## HOW TO COMPLETE THIS TASK
I'd like every line in the following listing that holds "персональных" copied.

## LISTED RECORDS
◆ ◆ ◆ ◆ ◆
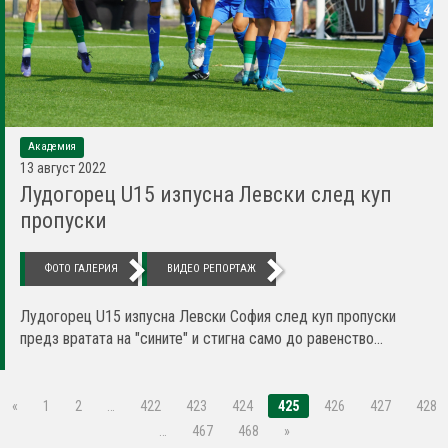
Академия
13 август 2022
Лудогорец U15 изпусна Левски след куп
пропуски
ФОТО ГАЛЕРИЯ
ВИДЕО РЕПОРТАЖ
Лудогорец U15 изпусна Левски София след куп пропуски
предз вратата на "сините" и стигна само до равенство...
«
1
2
…
422
423
424
425
426
427
428
…
467
468
»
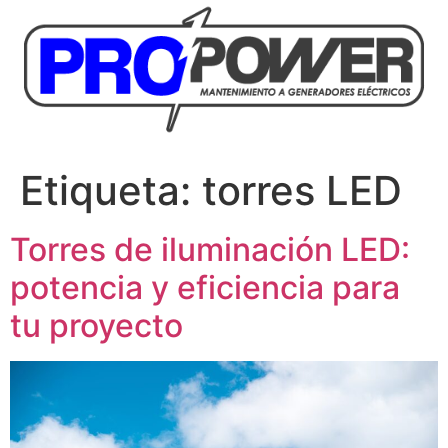
Etiqueta:
torres LED
Torres de iluminación LED:
potencia y eficiencia para
tu proyecto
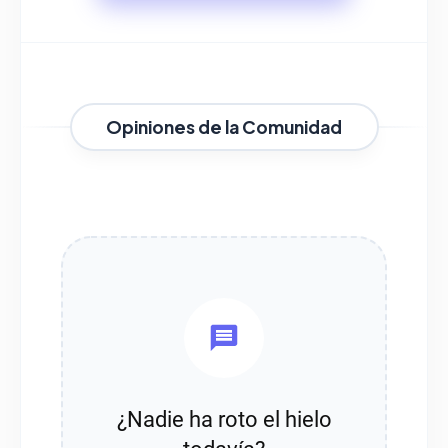
Opiniones de la Comunidad
¿Nadie ha roto el hielo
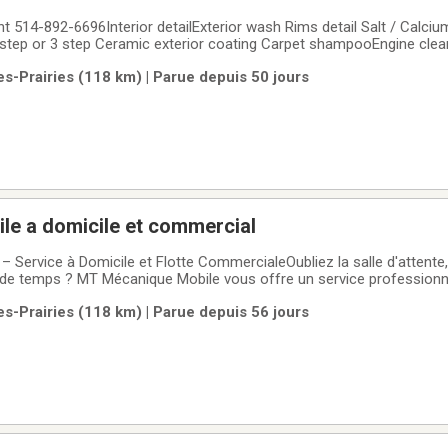
t 514-892-6696Interior detailExterior wash Rims detail Salt / Calciu
2 step or 3 step Ceramic exterior coating Carpet shampooEngine clea
f foggy look
es-Prairies (118 km) | Parue depuis 50 jours
le a domicile et commercial
Service à Domicile et Flotte Commerciale​Oubliez la salle d'attente,
e temps ? MT Mécanique Mobile vous offre un service professionne
à votre domicile ou sur votre lieu de travail. Plus besoin de remorqu
es-Prairies (118 km) | Parue depuis 56 jours
née.​Nos Services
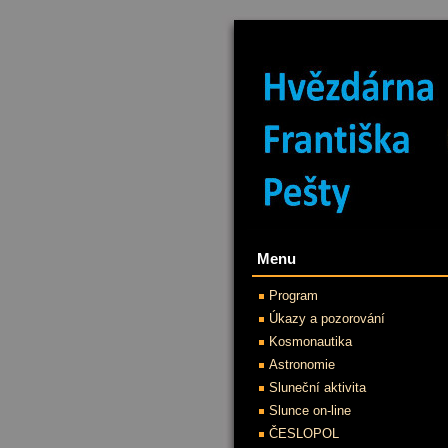
Menu
Program
Úkazy a pozorování
Kosmonautika
Astronomie
Sluneční aktivita
Slunce on-line
ČESLOPOL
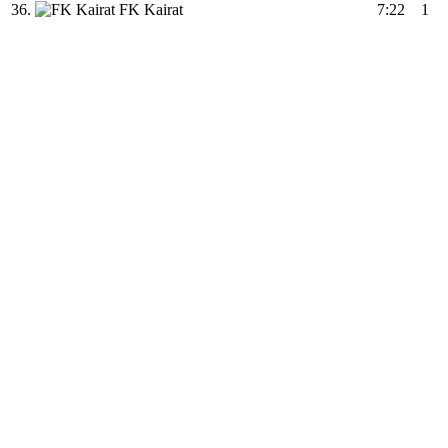
36.
FK Kairat
7:22
1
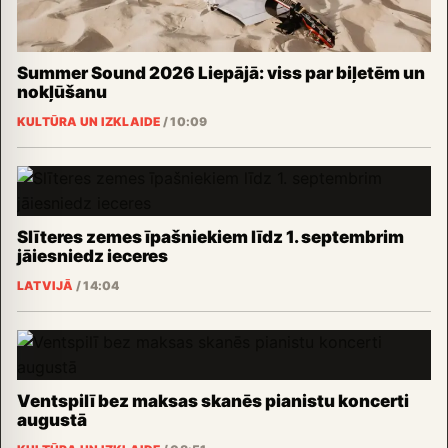
Summer Sound 2026 Liepājā: viss par biļetēm un
nokļūšanu
KULTŪRA UN IZKLAIDE
/
10:09
Slīteres zemes īpašniekiem līdz 1. septembrim
jāiesniedz ieceres
LATVIJĀ
/
14:04
Ventspilī bez maksas skanēs pianistu koncerti
augustā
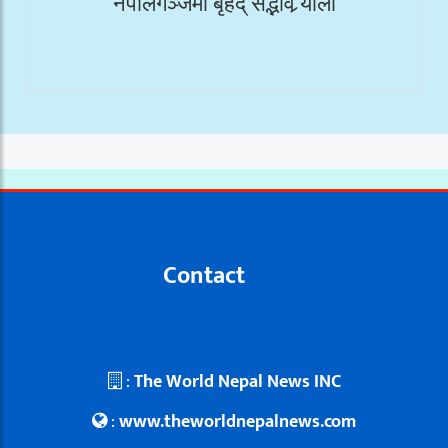
नेपालगञ्जमा बृहद् सद्भाव र्‍याली
Contact
:
The World Nepal News INC
:
www.theworldnepalnews.com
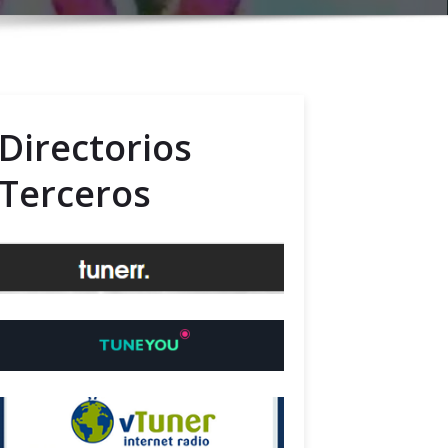
Directorios
Terceros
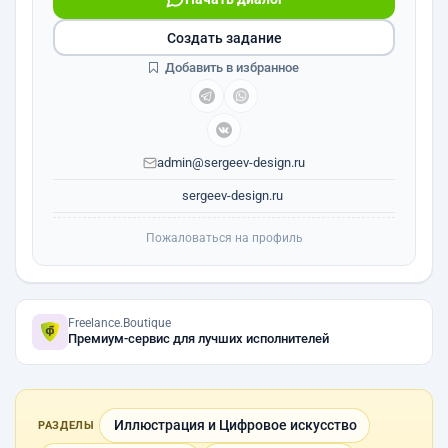
Создать задание
Добавить в избранное
admin@sergeev-design.ru
sergeev-design.ru
Пожаловаться на профиль
Freelance.Boutique
Премиум-сервис для лучших исполнителей
Иллюстрация и Цифровое искусство
РАЗДЕЛЫ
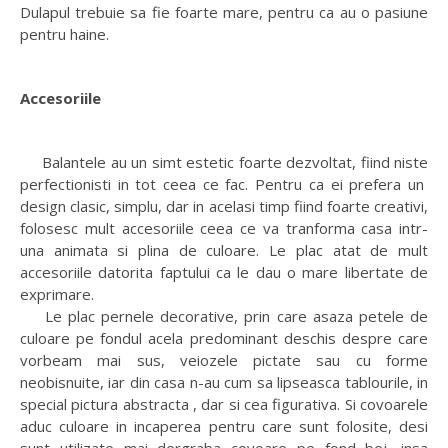
Dulapul trebuie sa fie foarte mare, pentru ca au o pasiune
pentru haine.
Accesoriile
Balantele au un simt estetic foarte dezvoltat, fiind niste
perfectionisti in tot ceea ce fac. Pentru ca ei prefera un
design clasic, simplu, dar in acelasi timp fiind foarte creativi,
folosesc mult accesoriile ceea ce va tranforma casa intr-
una animata si plina de culoare. Le plac atat de mult
accesoriile datorita faptului ca le dau o mare libertate de
exprimare.
Le plac pernele decorative, prin care asaza petele de
culoare pe fondul acela predominant deschis despre care
vorbeam mai sus, veiozele pictate sau cu forme
neobisnuite, iar din casa n-au cum sa lipseasca tablourile, in
special pictura abstracta , dar si cea figurativa. Si covoarele
aduc culoare in incaperea pentru care sunt folosite, desi
sunt utilizate mai dergraba covoare pe fond bej, insa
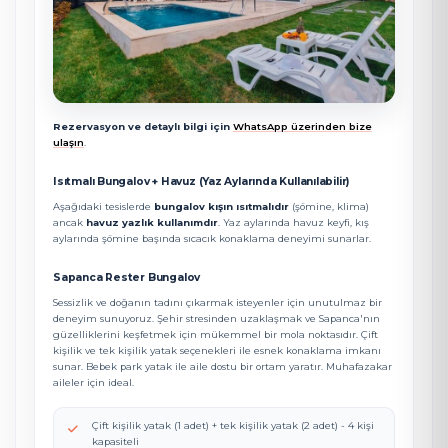
Rezervasyon ve detaylı bilgi için
WhatsApp üzerinden bize
ulaşın
.
Isıtmalı Bungalov + Havuz (Yaz Aylarında Kullanılabilir)
Aşağıdaki tesislerde
bungalov kışın ısıtmalıdır
(şömine, klima)
ancak
havuz yazlık kullanımdır
. Yaz aylarında havuz keyfi, kış
aylarında şömine başında sıcacık konaklama deneyimi sunarlar.
Sapanca Rester Bungalov
Sessizlik ve doğanın tadını çıkarmak isteyenler için unutulmaz bir
deneyim sunuyoruz. Şehir stresinden uzaklaşmak ve Sapanca'nın
güzelliklerini keşfetmek için mükemmel bir mola noktasıdır. Çift
kişilik ve tek kişilik yatak seçenekleri ile esnek konaklama imkanı
sunar. Bebek park yatak ile aile dostu bir ortam yaratır. Muhafazakar
aileler için ideal.
Çift kişilik yatak (1 adet) + tek kişilik yatak (2 adet) - 4 kişi
kapasiteli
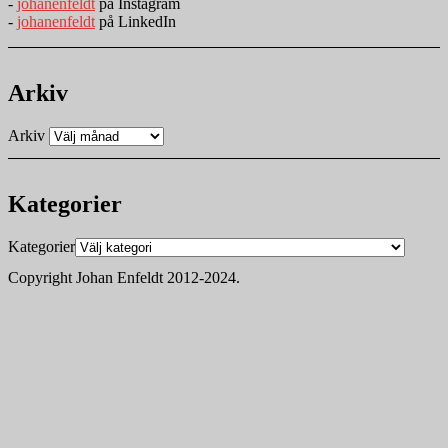
-
johanenfeldt
på Instagram
-
johanenfeldt
på LinkedIn
Arkiv
Arkiv
Kategorier
Kategorier
Copyright Johan Enfeldt 2012-2024.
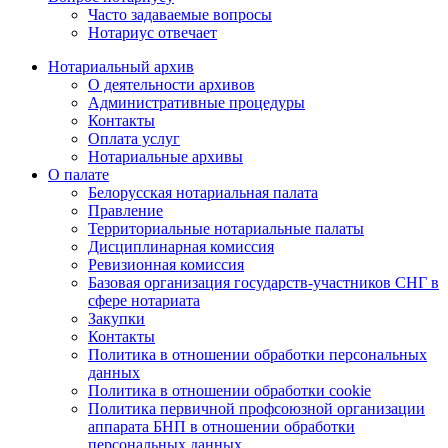
Часто задаваемые вопросы
Нотариус отвечает
Нотариальный архив
О деятельности архивов
Административные процедуры
Контакты
Оплата услуг
Нотариальные архивы
О палате
Белорусская нотариальная палата
Правление
Территориальные нотариальные палаты
Дисциплинарная комиссия
Ревизионная комиссия
Базовая организация государств-участников СНГ в
сфере нотариата
Закупки
Контакты
Политика в отношении обработки персональных
данных
Политика в отношении обработки cookie
Политика первичной профсоюзной организации
аппарата БНП в отношении обработки
персональных данных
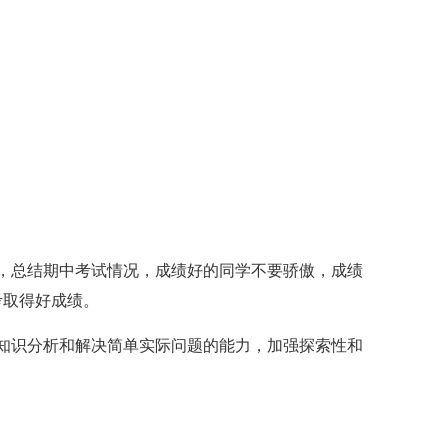
总结期中考试情况，成绩好的同学不要骄傲，成绩
考取得好成绩。
识分析和解决简单实际问题的能力，加强探索性和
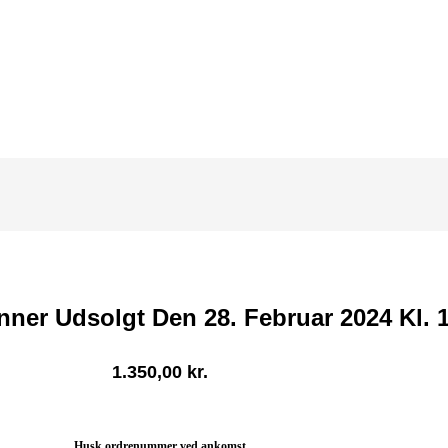
ner Udsolgt Den 28. Februar 2024 Kl. 1
1.350,00
kr.
Husk ordrenummer ved ankomst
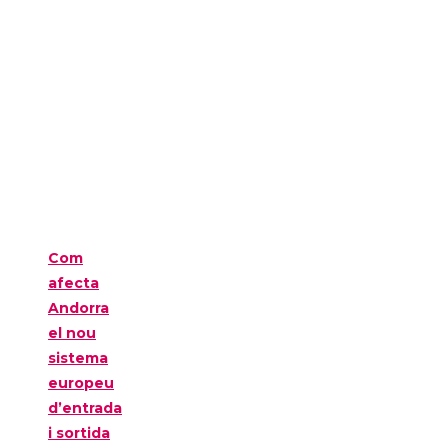
Com
afecta
Andorra
el nou
sistema
europeu
d’entrada
i sortida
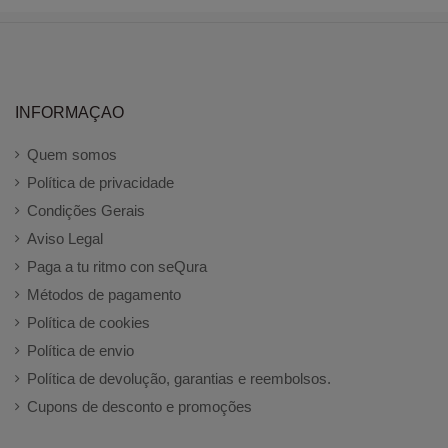
INFORMAÇAO
Quem somos
Política de privacidade
Condições Gerais
Aviso Legal
Paga a tu ritmo con seQura
Métodos de pagamento
Política de cookies
Política de envio
Política de devolução, garantias e reembolsos.
Cupons de desconto e promoções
◆ ◆ ◆ ◆ ◆
## SOLUTION
Политика в отношении обработки персональных
персональных данных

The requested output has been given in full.